Across his years in power, Putin has put a particular emphasis on the Soviet Union’s victory over Nazi Germany in what Russians call the “Great Patriotic War,” a grounding pillar of national identity.
Putin himself re-introduced military hardware to the annual celebration back in 2008, showing off Russia’s stockpiles of tanks and munitions in a shift toward a more aggressive posture.
“It’s not saber rattling,” he declared then. “We don’t threaten anyone, we don’t intend to,” Putin said. “It’s a demonstration of our growing defense capabilities.”
Rena Marutian, professor of the department of global and national security at the Taras Shevchenko National University in Kyiv, said that in 2008, Putin wanted the world “to start fearing Russia again and him personally as its leader.” Now, she said before the ceasefire announcement, “all these tanks, rockets and columns of military equipment” have turned from a projection of strength into “a target.”
For most Russians, May 9, the date when the Soviet Union signed Germany’s capitulation in 1945, holds huge sentimental value, with nearly every family touched by the war that claimed roughly 27 million Soviet lives.
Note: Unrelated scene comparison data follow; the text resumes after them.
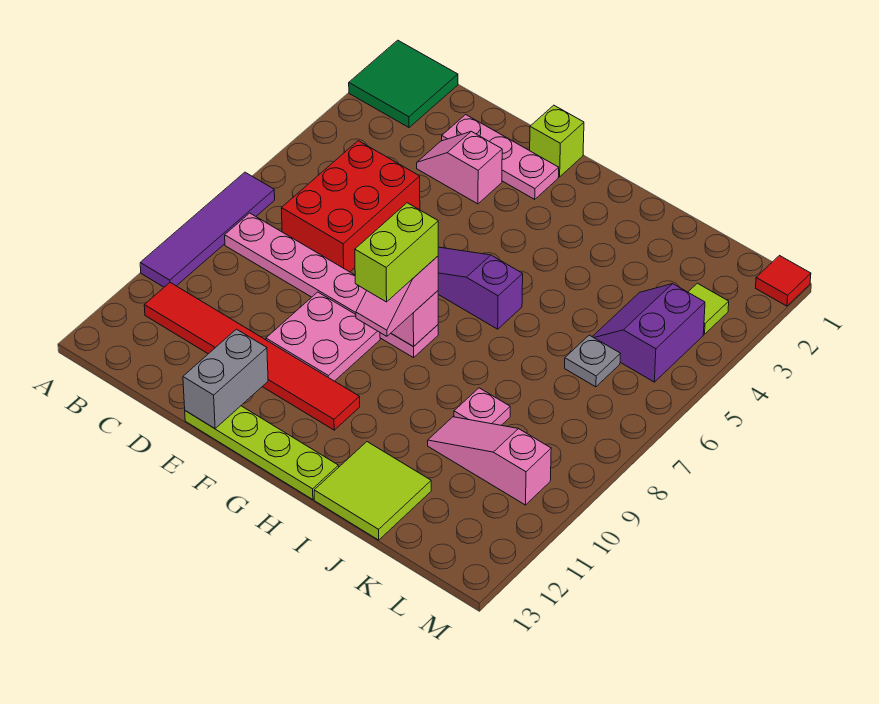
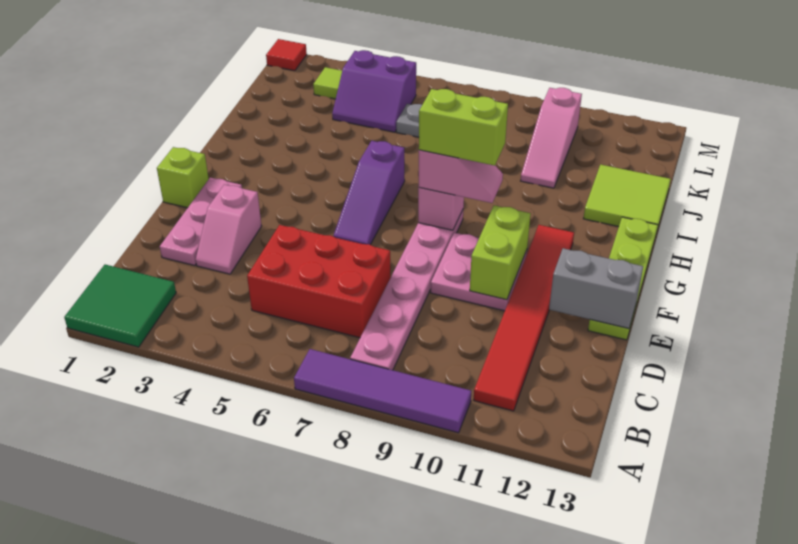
none -> lime 1x2 brick [470,205,531,300]
pink 1x1 plate [454,388,510,425] -> none

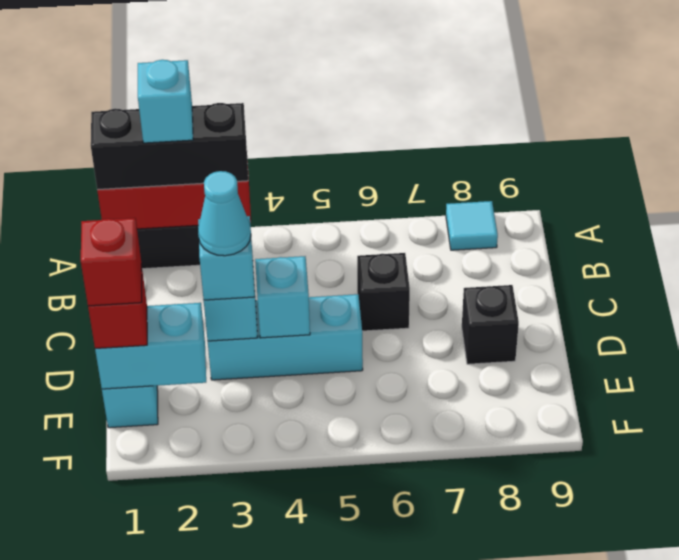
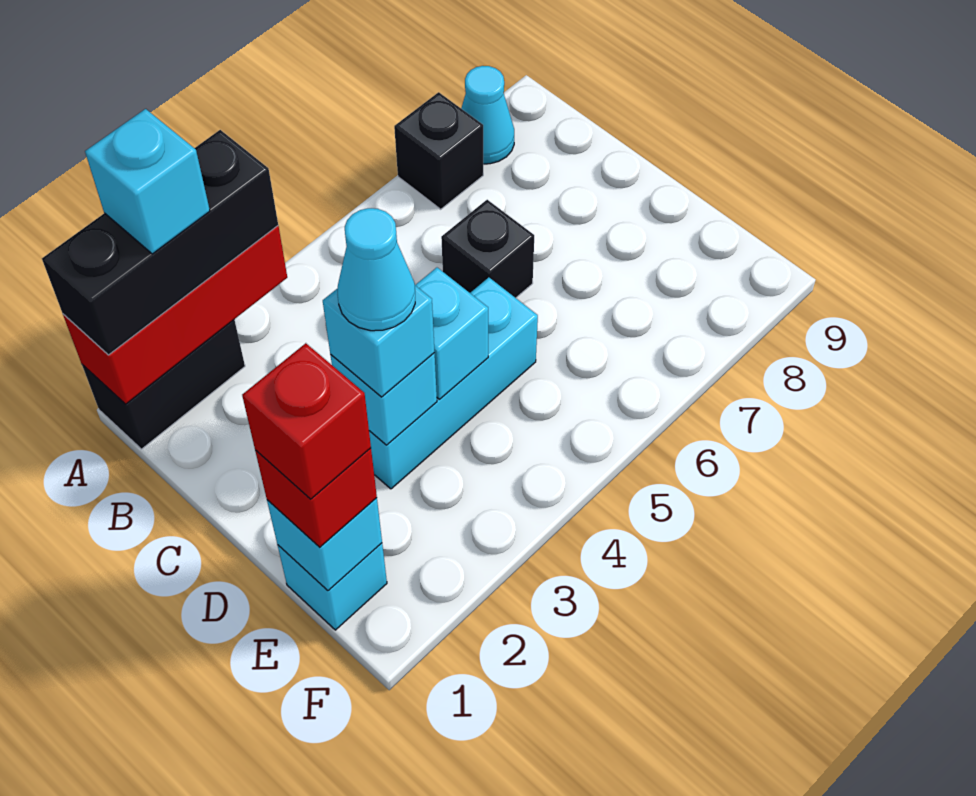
cyan 1x1 tile [446,201,498,250] -> cyan 1x1 cone [461,66,514,164]
black 1x1 brick [462,285,519,364] -> black 1x1 brick moved to [394,92,483,209]
cyan 1x2 brick [95,303,206,389] -> cyan 1x1 brick [267,498,382,591]

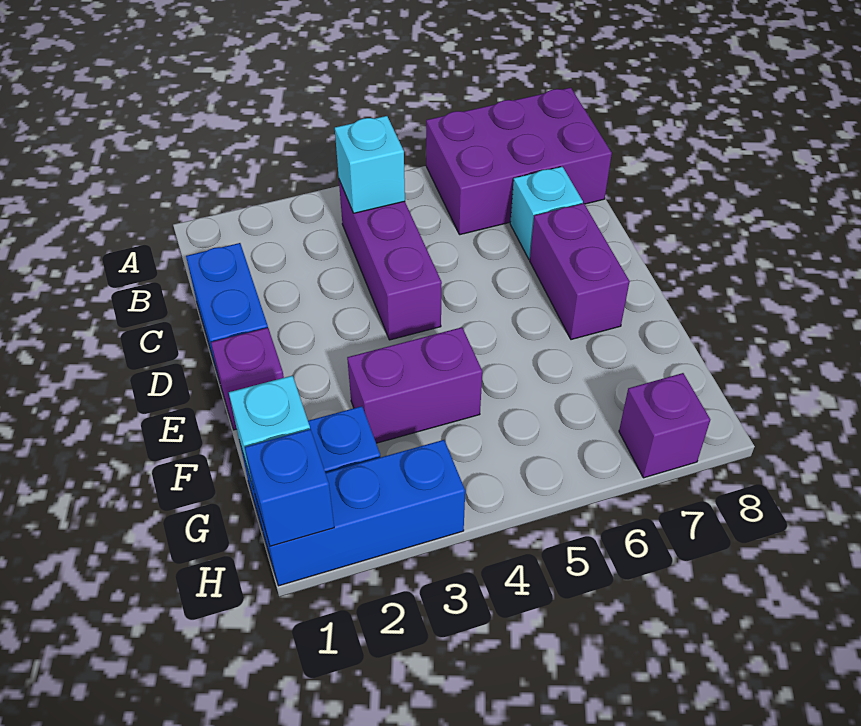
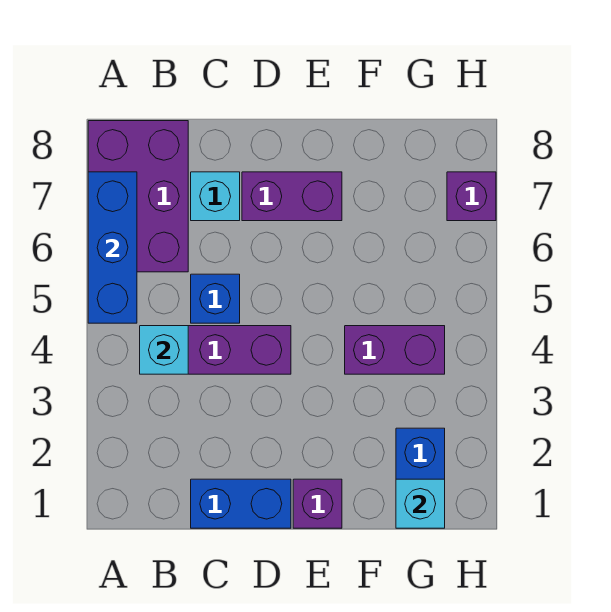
purple 1x2 brick [347,327,482,443] -> purple 1x2 brick turned to [345,326,445,374]
blue 1x3 brick [255,440,465,586] -> blue 1x3 brick moved to [88,172,137,323]
blue 1x1 brick [245,429,334,546] -> blue 1x1 brick moved to [191,274,240,323]

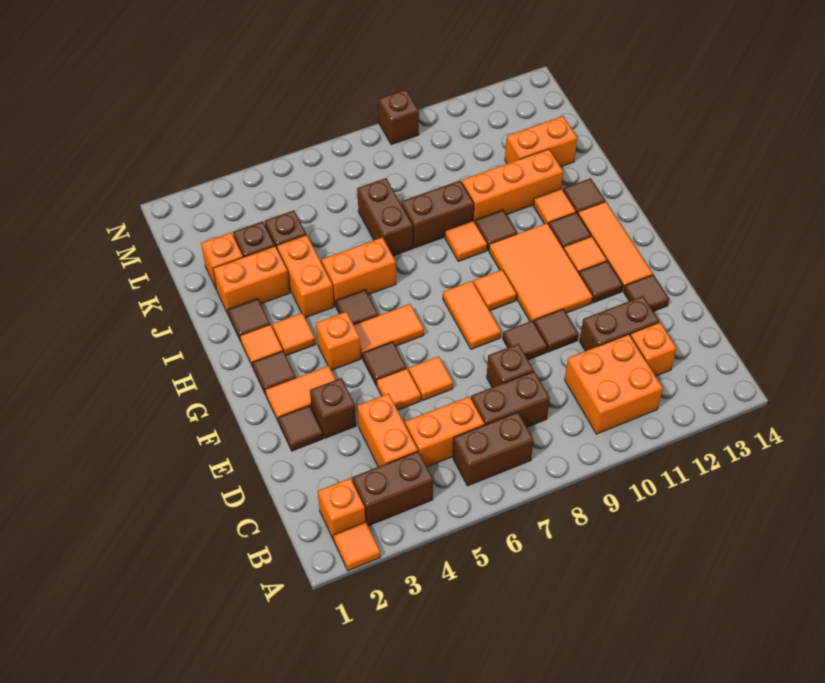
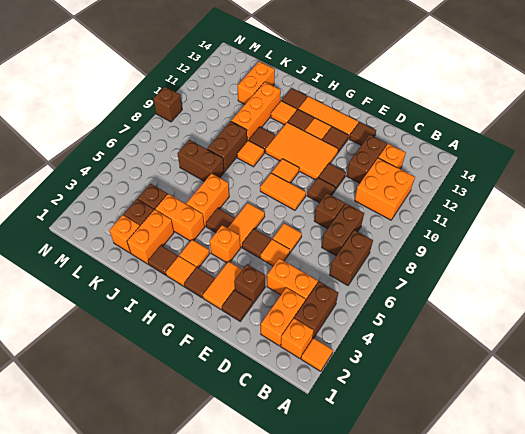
orange 1x2 brick [405,396,485,467] -> orange 1x2 brick moved to [261,288,306,346]

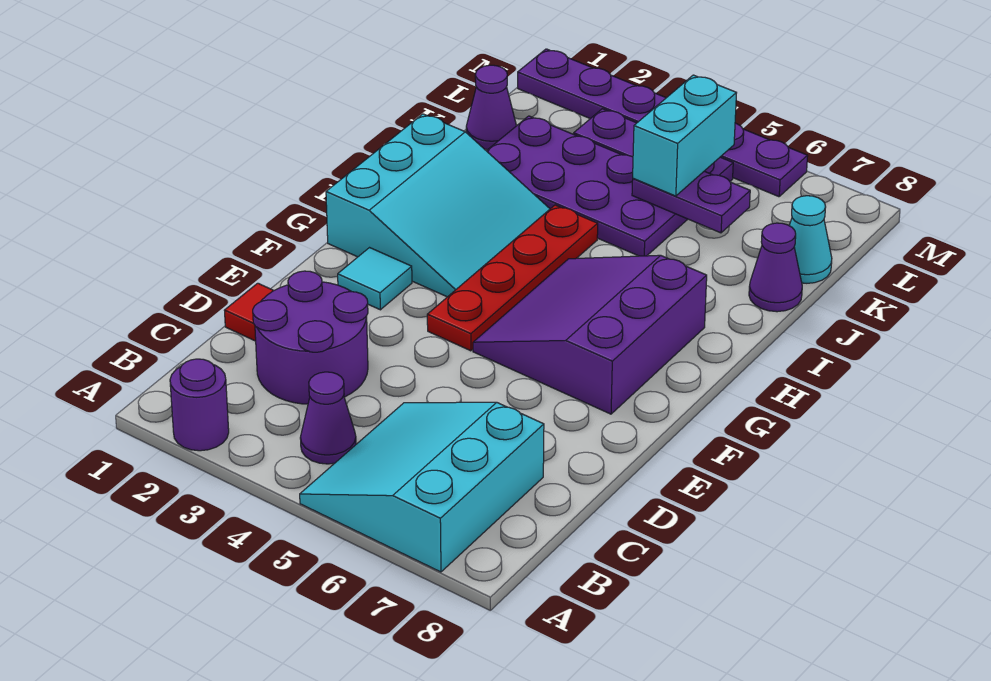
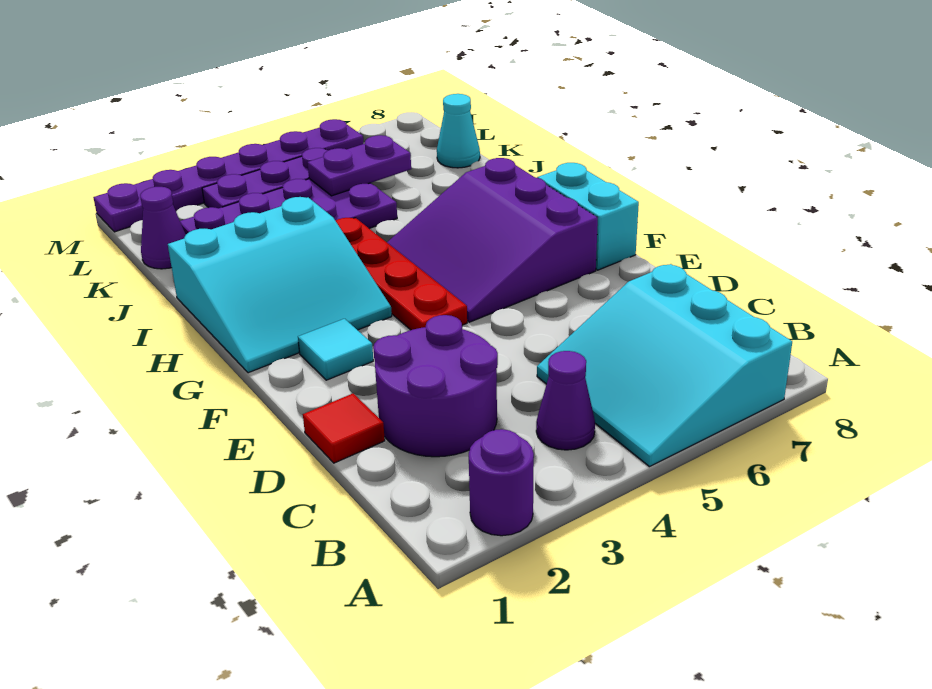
cyan 3x3 slope [326,114,550,297] -> cyan 3x3 slope turned to [168,197,392,373]
purple 1x1 cone [749,223,802,312] -> none
cyan 1x2 brick [633,75,736,196] -> cyan 1x2 brick moved to [537,163,639,270]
But under Putin, the Russian government has chosen to concentrate on the spectacle of the parade over solemn commemoration.
“It’s a holiday that has always been widely celebrated in Russia, but Putin has appropriated it,” said political analyst Kirill Rogov, who runs Russia-focused think tank Re: Russia. “And in that sense, this holiday has become Putin’s holiday, and that of his militaristic and imperialist politics.”
The Kremlin has also tried to symbolically link its victory over Nazi Germany to its war in Ukraine, portraying the fight with Kyiv as the continuation of its struggle against fascism. Russian soldiers fighting in Ukraine have taken part in the Victory Day parades in Moscow since the 2022 invasion.